The Best Memoir I've Ever Read

Black Boy, by Richard Wright, was published 80 years ago. The edition I finally got around to reading (and came across by happenstance) contained only the first part, "Southern Night." I didn't know there was a second part, "The Horror and the Glory," until I started writing this. There's no point in reviewing a book I've only half read. Anybody interested in a detailed review can find one elsewhere.

 

But there are a few things I want to say about the first half of Black Boy. For starters, it's the best memoir I've ever read. I can't think of any other autobiographical work that comes close to this book's raw emotional power. It gives you a visceral sense of what it was like to grow up Black in the Jim Crow South of Mississippi, Arkansas, and Tennessee in the first half of the 20th century. (Wright was born in 1908.) Yes, I understood what Jim Crow meant: lynching, segregated schools, Black-and-white water fountains, back of the bus, etc.
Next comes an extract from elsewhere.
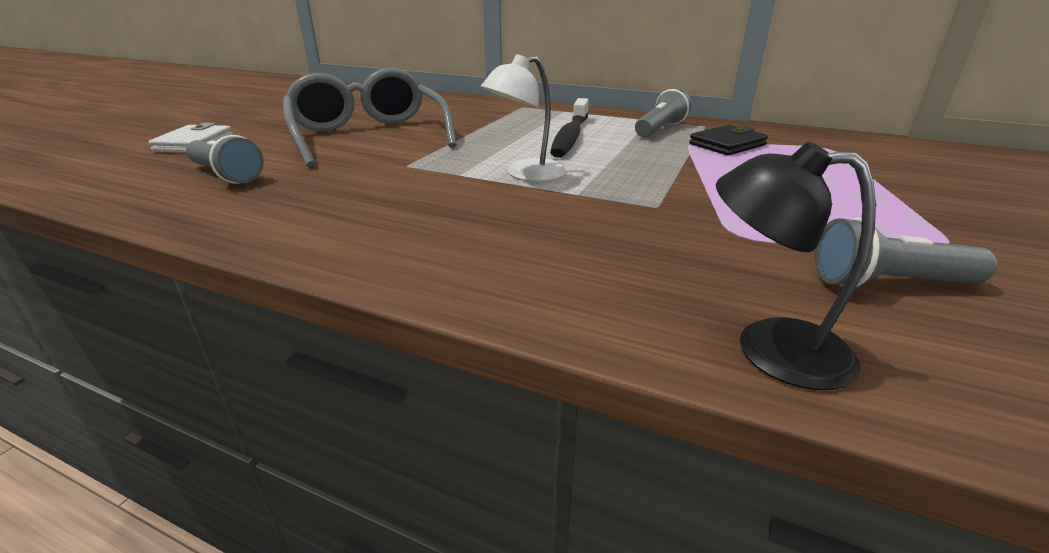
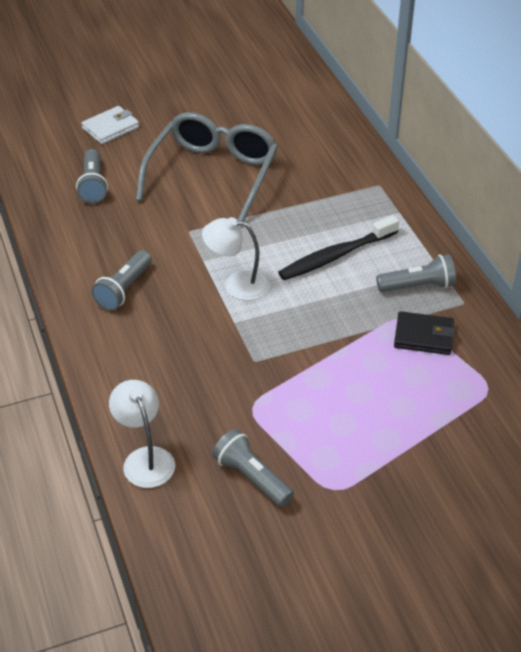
camera: 45 degrees right, 15 degrees up
black lamp [716,141,876,390] -> white lamp [109,380,175,488]
none -> grey flashlight [91,250,152,310]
But I didn't fully understand the everyday fear, humiliation, intimidation, and hopelessness of every ordinary interaction with both white people and Black. There's a disturbing scene on virtually every page.

 

One more thing: When Donald Trump says, "Make America Great Again," the America of Black Boy is what he's talking about.

 

Now I've got to read the second half of the book, which solves the problem of what to read next. The first half of Black Boy is a tough act to follow.